UW News

October 7, 2013

Rheba de Tornyay, dean emeritus of School of Nursing, dies at 87

News and Information

The distinguished career of a nursing pioneer and UW faculty member came to a close on Sept. 27 with the death of Dean Emeritus Rheba de Tornyay. She was 87.

Dean, educator, innovator, trailblazer, mentor, collaborative colleague, friend, inspirational leader, all these were facets of a career whose focal point and touchstone was the University of Washington School of Nursing, where she served as dean from 1975 to 1986 and as a faculty member until 1996.

deTornyayRheba46-resizeThere will be a memorial gathering held on Oct 13. For information regarding the memorial, please call 206-685-3440.

Her UW tenure encompassed a dramatic and dynamic phase of the School of Nursing’s growth. Her critical emphasis was upgrading the standards of the nursing profession and nursing faculty to be consistent with standards of other learned professions and disciplines.

The University of Washington was advancing to national prominence as an outstanding research university, and de Tornyay ensured the School of Nursing kept pace. Thus, faculty were held to the standard of doctoral preparation and research productivity that would become the norm for appointment, promotion and tenure in academia. The School of Nursing established one of the first programs in the country leading to the Ph.D. in nursing science, despite a lack of funding for the effort during a state financial crisis.  She was capable of melding disparate viewpoints and differing personalities into an effective, highly focused, collaborative team—a team that shared a common goal and created the energy to reach that goal.

The results were the accomplishments that led the School of Nursing to its ranking as the top-rated nursing school in the country, a position it has held continuously since 1984. The school gained and sustained renown for the quality of its faculty, students, research, and teaching. The School of Nursing became a source of not just nurses, but also distinguished nurse-researchers, nurse-educators, and professional leaders. Its alumni are both legion and legend.

Though she was dean for slightly more than a decade, her impact and influence extended far beyond her time as dean at the School of Nursing.

De Tornyay’s landmark book, Strategies for Teaching Nursing, became the unquestioned standard in the field and influenced the way professionals were educated at nursing schools nationally and internationally. Through three editions and several translations over a span of 30 years, it exemplified a more collaborative and reflective approach to the teaching and learning process at a time when students were seen as passive recipients of knowledge.
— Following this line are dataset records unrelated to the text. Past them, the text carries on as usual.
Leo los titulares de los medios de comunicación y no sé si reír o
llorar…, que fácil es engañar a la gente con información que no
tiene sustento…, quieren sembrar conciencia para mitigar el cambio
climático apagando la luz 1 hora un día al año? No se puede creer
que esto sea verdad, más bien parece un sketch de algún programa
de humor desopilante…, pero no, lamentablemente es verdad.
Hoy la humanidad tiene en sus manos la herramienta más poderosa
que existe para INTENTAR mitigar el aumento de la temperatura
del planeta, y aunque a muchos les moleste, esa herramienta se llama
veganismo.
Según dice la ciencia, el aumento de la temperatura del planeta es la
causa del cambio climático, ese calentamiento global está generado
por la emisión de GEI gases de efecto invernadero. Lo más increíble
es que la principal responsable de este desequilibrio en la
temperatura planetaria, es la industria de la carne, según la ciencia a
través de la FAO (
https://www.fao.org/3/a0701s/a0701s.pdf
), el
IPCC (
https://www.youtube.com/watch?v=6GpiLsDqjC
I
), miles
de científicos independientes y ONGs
Born Rheba Fradkin to a farming family in a rural area of Northern California, de Tornyay earned a bachelor’s degree in nursing from San Francisco State University in 1951, a master’s in education from San Francisco State University in 1954, and a doctorate in education from Stanford University in 1967. Her first faculty position was at the University of California, San Francisco. She was the second dean of the UCLA School of Nursing prior to assuming the helm of the UW School of Nursing.
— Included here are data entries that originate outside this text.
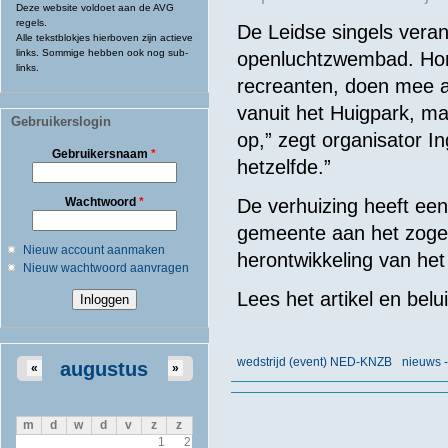
Deze website voldoet aan de AVG
regels.
De Leidse singels vera
Alle tekstblokjes hierboven zijn actieve
links. Sommige hebben ook nog sub-
openluchtzwembad
. Ho
links.
recreanten, doen mee aa
vanuit het Huigpark, m
Gebruikerslogin
op,” zegt organisator I
Gebruikersnaam
*
hetzelfde.”
Wachtwoord
*
De verhuizing heeft een
gemeente aan het zogeh
Nieuw account aanmaken
herontwikkeling van he
Nieuw wachtwoord aanvragen
Lees het artikel en belu
wedstrijd (event) NED-KNZB
nieuws 
augustus
«
»
m
d
w
d
v
z
z
1
2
De Tornyay’s list of firsts, awards, honors, and professional recognition is lengthy. It includes being only the third nurse elected to the Institute of Medicine; a Founding Fellow and the first board president of the American Academy of Nursing; a director of the prestigious Robert Wood Johnson Nurse Scholars Program; and the first woman and the first nurse ever elected to the Robert Wood Johnson Foundation board of trustees. She endowed the UW School of Nursing’s Center for Healthy Aging (renamed in honor of de Tornyay and her husband, Rudy), was editor of the Journal of Nursing Education, and was a member of the American Nurses Association’s Commission on Nursing Education.

De Tornyay was a member of the National Advisory Council of the San Francisco Institute on Aging, and served as president of the UW Retirement Association. She was named a Living Legend by the American Academy of Nursing, which in 2011 renamed its annual fund in her honor.

De Tornyay’s final publication, in 2001, was the book, Choices: Making a Good Move to a Retirement Community.  She continued teaching and learning at UW until her retirement in 1996.

Memorial gifts in de Tornyay’s honor should be directed to the de Tornyay Center for Healthy Aging fund at the School of Nursing. Checks may be sent to the University of Washington School of Nursing, attn. Glory Visario, Box 357260, Seattle, WA 98195. More information is available at 206-543-3019.